Listen to the most complicated of symphonies, concertos, sonatas, and something as complicated as the Goldberg Variations, and find in each manuscript the tensions that generate harmonies out of dissonance, the rhythms that search for the heart-beat of human existence, rising to soaring heights, and falling to desperate and dark nadirs, climbing and receding in bars and phrases, themes and counter-themes, lyrical melodies and harsh cacophonies all of them required in measured proportions to grab our minds and hearts and full attention.
How can those harmonies captivate without bringing all the notes on the keyboard, and all the rhythms and all the instruments and all the contributing events in the composer's own life, even those initiatives that broke with "tradition"? In short they can't!
Neither can the human race, including all of its various ethnicities, ideologies, theologies, linguistic differences, achieve its most resonant harmonies and rhythms without all perspectives being respectfully represented at the common table of the planet.
And that big table cannot be even envisioned so long as the narrow, and backward, and myopic and exclusive and excluding perspective of fear, dispassionate dismissal, denial, indifference and insouciance, rejection and opposition continues to dominate our consciousness, our families, our communities and our nations.
It is not too much to ask that we all disrobe of our pride, our narcissism, our self-righteousness, and our flawed vision for the greater good, the only hope of seeing the world as it is, and fulfilling the hope and the promise that thing can and must be different.

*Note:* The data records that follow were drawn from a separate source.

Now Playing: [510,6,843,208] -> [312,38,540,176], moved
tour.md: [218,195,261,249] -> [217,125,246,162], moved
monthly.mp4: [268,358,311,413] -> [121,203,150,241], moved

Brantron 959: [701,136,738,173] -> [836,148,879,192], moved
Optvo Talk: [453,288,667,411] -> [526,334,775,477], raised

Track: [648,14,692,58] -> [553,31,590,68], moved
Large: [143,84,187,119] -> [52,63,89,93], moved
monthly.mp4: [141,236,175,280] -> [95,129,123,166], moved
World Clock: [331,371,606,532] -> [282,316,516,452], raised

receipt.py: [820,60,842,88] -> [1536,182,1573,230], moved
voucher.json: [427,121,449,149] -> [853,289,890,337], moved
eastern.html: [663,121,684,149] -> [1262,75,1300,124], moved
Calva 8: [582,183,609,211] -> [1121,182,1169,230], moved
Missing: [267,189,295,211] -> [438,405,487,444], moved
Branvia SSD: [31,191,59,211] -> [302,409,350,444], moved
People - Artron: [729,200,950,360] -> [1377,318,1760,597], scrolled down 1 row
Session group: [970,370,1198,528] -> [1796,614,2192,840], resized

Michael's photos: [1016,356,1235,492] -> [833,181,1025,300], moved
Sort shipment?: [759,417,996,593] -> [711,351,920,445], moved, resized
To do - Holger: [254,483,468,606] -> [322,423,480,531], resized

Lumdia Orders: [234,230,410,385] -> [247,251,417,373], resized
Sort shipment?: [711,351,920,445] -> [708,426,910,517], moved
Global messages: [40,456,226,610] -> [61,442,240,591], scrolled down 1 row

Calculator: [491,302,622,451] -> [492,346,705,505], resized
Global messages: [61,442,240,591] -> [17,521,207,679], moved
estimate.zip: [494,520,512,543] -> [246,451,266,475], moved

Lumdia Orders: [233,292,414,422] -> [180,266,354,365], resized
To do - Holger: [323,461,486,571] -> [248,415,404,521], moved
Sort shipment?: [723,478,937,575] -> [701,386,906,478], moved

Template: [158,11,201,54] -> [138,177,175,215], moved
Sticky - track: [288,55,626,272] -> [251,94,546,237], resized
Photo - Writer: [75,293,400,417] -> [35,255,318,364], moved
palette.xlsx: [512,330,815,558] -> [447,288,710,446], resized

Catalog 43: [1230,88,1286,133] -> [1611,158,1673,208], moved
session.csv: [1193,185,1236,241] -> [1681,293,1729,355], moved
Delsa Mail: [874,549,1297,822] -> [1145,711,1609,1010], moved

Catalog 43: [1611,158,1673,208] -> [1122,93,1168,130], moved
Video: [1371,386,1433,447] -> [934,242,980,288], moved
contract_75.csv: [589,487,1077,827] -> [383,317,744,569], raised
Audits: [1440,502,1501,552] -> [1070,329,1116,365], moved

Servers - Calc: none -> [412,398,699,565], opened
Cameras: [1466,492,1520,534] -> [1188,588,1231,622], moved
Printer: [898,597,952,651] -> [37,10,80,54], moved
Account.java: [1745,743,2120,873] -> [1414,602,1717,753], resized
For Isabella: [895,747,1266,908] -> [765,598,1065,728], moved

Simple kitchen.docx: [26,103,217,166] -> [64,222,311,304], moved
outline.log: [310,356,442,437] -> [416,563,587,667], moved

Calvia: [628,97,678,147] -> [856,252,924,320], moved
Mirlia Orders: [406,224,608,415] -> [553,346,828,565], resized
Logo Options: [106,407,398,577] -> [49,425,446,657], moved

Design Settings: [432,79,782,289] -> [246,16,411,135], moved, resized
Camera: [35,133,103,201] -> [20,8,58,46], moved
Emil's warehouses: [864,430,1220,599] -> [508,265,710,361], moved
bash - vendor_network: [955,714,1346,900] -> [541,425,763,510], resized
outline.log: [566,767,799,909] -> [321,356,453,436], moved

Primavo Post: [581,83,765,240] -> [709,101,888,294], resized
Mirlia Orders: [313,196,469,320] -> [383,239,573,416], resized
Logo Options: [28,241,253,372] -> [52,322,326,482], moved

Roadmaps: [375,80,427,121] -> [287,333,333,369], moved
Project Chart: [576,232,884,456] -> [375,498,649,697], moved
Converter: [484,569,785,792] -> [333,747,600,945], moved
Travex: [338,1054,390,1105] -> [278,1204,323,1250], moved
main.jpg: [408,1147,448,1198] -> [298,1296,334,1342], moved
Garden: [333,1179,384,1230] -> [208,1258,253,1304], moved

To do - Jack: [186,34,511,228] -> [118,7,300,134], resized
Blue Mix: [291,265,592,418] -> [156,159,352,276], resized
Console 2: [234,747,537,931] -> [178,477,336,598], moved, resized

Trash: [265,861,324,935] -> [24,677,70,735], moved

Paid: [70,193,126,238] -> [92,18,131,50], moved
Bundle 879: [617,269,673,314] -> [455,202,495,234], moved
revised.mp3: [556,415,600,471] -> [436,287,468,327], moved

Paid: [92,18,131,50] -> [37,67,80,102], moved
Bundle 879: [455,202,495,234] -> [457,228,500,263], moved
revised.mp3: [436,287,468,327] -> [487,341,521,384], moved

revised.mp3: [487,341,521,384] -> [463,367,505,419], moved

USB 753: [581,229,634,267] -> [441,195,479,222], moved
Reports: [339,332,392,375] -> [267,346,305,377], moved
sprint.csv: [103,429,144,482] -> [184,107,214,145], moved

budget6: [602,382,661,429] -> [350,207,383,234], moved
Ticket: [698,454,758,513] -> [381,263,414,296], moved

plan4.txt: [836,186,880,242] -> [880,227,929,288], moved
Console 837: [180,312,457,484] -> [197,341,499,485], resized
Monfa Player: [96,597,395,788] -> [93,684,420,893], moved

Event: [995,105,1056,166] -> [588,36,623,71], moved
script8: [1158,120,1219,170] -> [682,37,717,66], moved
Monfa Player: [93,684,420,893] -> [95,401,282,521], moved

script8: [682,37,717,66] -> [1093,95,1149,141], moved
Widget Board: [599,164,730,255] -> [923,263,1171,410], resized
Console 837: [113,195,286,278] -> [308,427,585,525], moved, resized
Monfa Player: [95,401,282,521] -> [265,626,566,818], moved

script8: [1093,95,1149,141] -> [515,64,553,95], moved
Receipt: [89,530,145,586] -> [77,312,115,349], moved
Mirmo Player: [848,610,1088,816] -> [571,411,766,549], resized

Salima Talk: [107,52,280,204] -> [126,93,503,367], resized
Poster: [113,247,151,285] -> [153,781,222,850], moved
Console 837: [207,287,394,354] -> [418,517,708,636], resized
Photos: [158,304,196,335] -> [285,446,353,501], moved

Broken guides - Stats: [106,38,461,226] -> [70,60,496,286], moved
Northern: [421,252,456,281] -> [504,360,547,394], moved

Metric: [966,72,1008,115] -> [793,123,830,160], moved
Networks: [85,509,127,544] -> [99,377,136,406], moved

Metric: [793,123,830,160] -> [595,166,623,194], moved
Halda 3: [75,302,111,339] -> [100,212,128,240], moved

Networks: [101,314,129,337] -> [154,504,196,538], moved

If Bernie Sanders can draw 5,000 to a university auditorium in Denver, last night, where Republicans dominate, and generate enthusiasm for his populist campaign, then the falling away of the scales from each of our metaphoric 'eyes' is also within the realm of the possible.
And without our collective collaboration and creative respect for all reasonable and life-giving options, we will not stop the flood of either refugees or carbon dioxide, or ideologies that together threaten global security, including the private security of all earthlings.

* Catastrophists are those who think we are headed in the wrong direction, and that serious threats are overwhelming attempts to ward them off. Dynamists believe that we can and will work our way through our problems, primarily through technological innovation.)